Empresário do setor da restauração, Alfredo Mestre explora a “Pizzaria Serpense”, em Serpa. Deixou de receber clientes, dentro de portas, a 19 de março, duas semanas depois de Portugal registar o primeiro caso de covid-19, mas manteve o serviço em regime de “take away”, com a opção de levantamento no restaurante ou entrega ao domicílio. Para qualquer das situações foram adotadas medidas de segurança que passam pelo uso de máscara, luvas e gel desinfetante, e quando a entrega é feita no estabelecimento, só pode permanecer no espaço um cliente de cada vez.

 

A suspensão da atividade principal, restaurante, e a redução de faturação, obrigou a restruturações momentâneas no corpo de colaboradores da pizzaria. Assim, dos quatro funcionários permanentes, dois ficaram abrangidos pelo regime de lay- -off e os outros dois mantêm-se no ativo, para dar resposta aos pedidos que chegam por telefone. Trata-se de um apoio estatal que Alfredo considera insuficiente face às necessidades e às despesas associadas à situação atual, não resistindo a fazer comparações com o auxílio de governos de outras latitudes.

 

“Na Alemanha é assim: para quem tem até quatro funcionários, o estado dá nove mil euros à entidade empregadora.

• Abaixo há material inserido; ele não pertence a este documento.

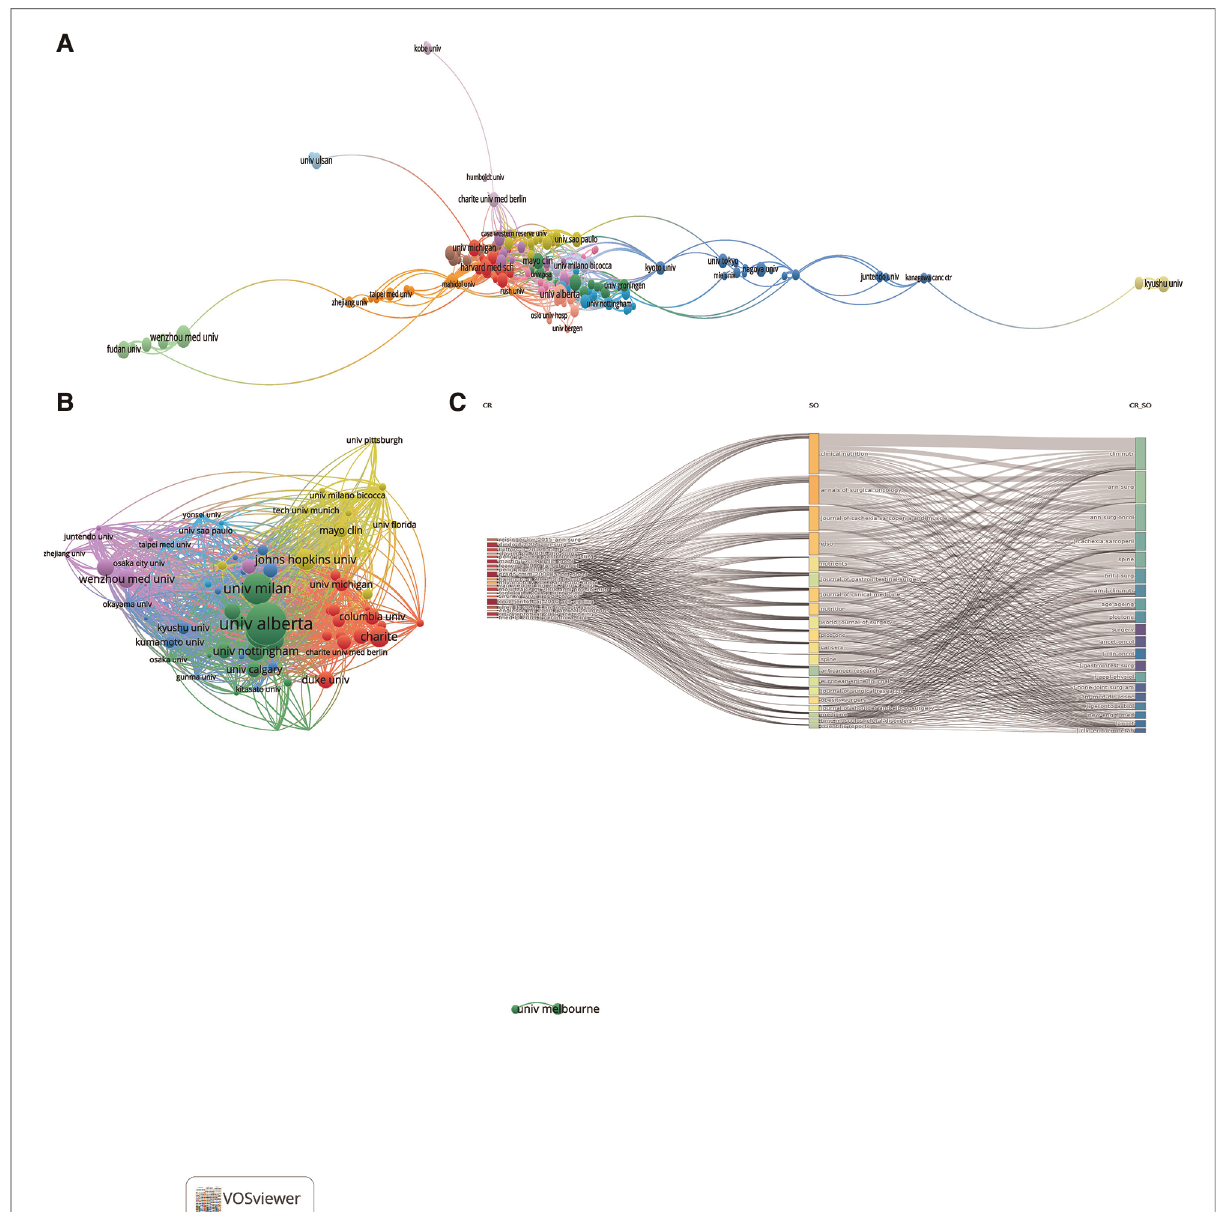
FIGURE 2 Analysis of relationships between institutions and the cited relationship between journals. ( A ) Map of collaborative relationships between institutions: different nodes present different institutions. The size of nodes is proportional to the number of publications in each institution, and the color of the lines between two nodes presents the collaborative relationship between institutions; ( B ) Map of citation relationships between institutions: the size of nodes represents the number of citations and the line means their citation relationship; ( C ) Map of cited relationships between journals: the left column means the publications with the most co-cited times, the middle column means the journals with the most co-cited times, and the right column means the journals with the most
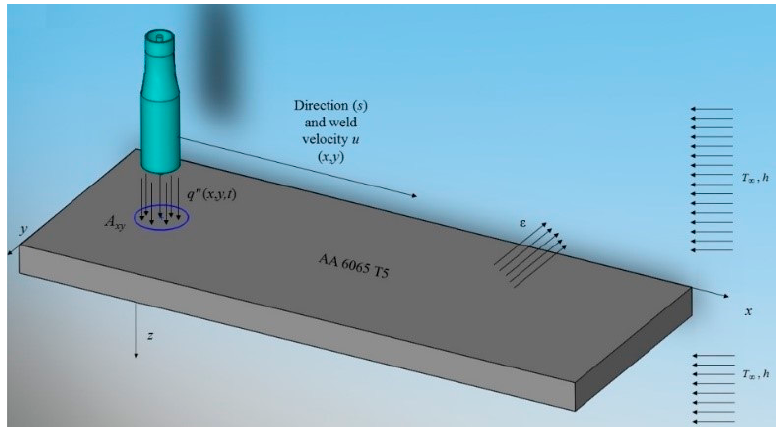
Figure 1. Scheme representation of the three-dimensional thermal welding process.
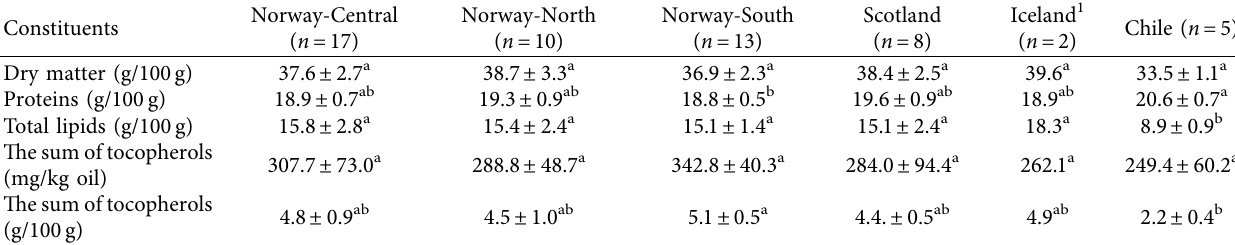
Table 1: Dry matter, proteins, total lipids, and sum of tocopherols determined in Atlantic salmon from different origins. Constituents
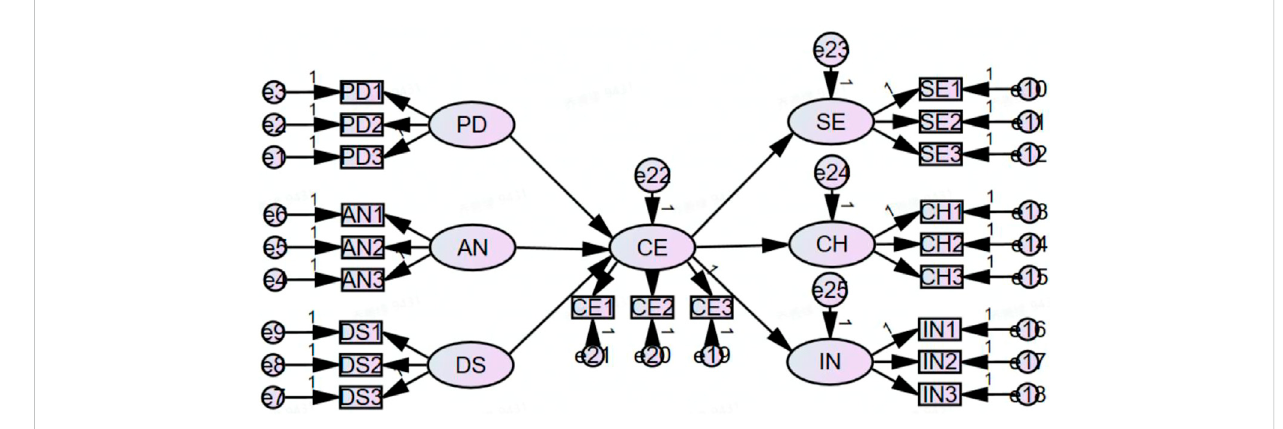
FIGURE 2 Structural equation model.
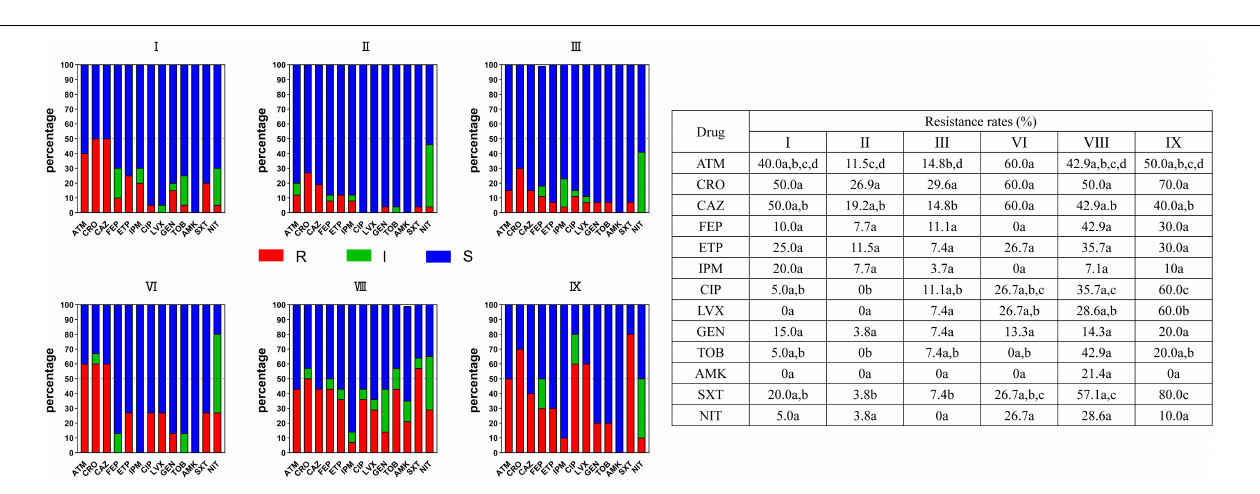
FIGURE 3 | Resistance of strains in six major clusters I, II, III, VI, VIII, and IX to commonly used clinical antibacterial drugs in ECC strains. Red squares indicate drug resistance, green squares indicate intermediation, and blue squares indicate sensitivity. One or more identical letters of a, b, c, and d in different cells indicate no statistical difference of resistance rate, while different letters of a, b, c, and d among the cells indicate a statistical difference. For example, for aztreonam, there is no difference in the resistance rate between I and VIII, II and IX, II and III, but a difference in resistance rate is observed between II and VI. ECC, Enterobacter cloacae complex; R, resistance; I, intermediation; S,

Se tiver mais do que quatro, esse montante sobe para 15 mil euros”. Os planos estão traçados: até ao ao próximo dia 3 de maio, a pizzaria vai continuar a funcionar no regime de “take away”. Depois dessa data, fica a aguardar a autorização das entidades competentes para poder regressar à normalidade, contando com a consciência das pessoas, colaboradores e clientes, para a prevenção do contágio da covid-19.

 

CASACOS E CARTEIRAS FORA DO CONSULTÓRIO

Ana Luís Lampreia é médica dentista e exerce a profissão na Supermed, em Beja, onde também é diretora clínica, que disponibiliza também serviços de psicologia e terapia da fala. Eram cerca de 40 consultas semanais, abrangendo praticamente todas as valências. “A clínica encontra-se encerrada desde o dia 13 de março, por decisão inicial da direção clínica, antes do despacho do Governo e da comunicação da Ordem dos Médicos Dentistas nesse sentido, e que entraria em vigor a partir do dia 16 de março, inicialmente por 15 dias, e posteriormente prorrogado, continuando a atividade suspensa e as clínicas encerradas ao público, permitindo apenas o atendimento de situações excecionais e comprovadamente urgentes e inadiáveis, por todo o tempo que durar o estado de emergência”.

 

Dada a imprevisibilidade da duração da paralisação e para se “aguentar” financeiramente sem ter de abolir os postos de trabalho fixos, a clínica recorreu igualmente ao regime de lay-off. Neste momento, por opção, continua a atender as urgências dentárias, de acordo com o previsto na lei. Mas para as realizar em condições de segurança, foi preciso um investimento suplementar em equipamento de proteção individual e desinfeção, numa altura em que o mercado tem pouca oferta e os preços são alvo de especulação.

 

O atendimento acontece “respeitando o protocolo” definido pelas entidades de saúde, antecedido de um contacto prévio com o utente, a fim de aferir a real necessidade de atendimento presencial. Depois é efetuada a triagem de possível infeção por covid- 19. O tempo de atendimento tem de ter em conta o não cruzamento de utentes na clínica e a desinfeção de todos os espaços. A sala de espera conta apenas com o básico, desapareceram folhetos, brinquedos, jogos e livros, e não é possível aceder ao comando da televisão ou manter o funcionamento do ar condicionado.

 

Aqui, voltar à “normalidade” é um assunto delicado, pois trata- -se de uma profissão “no topo do perigo de contágio, porque a proximidade da cavidade oral e os aerossóis resultantes dos tratamentos não podem ser evitados”. Ao adiar do regresso, acrescem outros problemas, os problemas da sobrevivência económica de muitas empresas que dependem do funcionamento das clínicas de medicina dentária.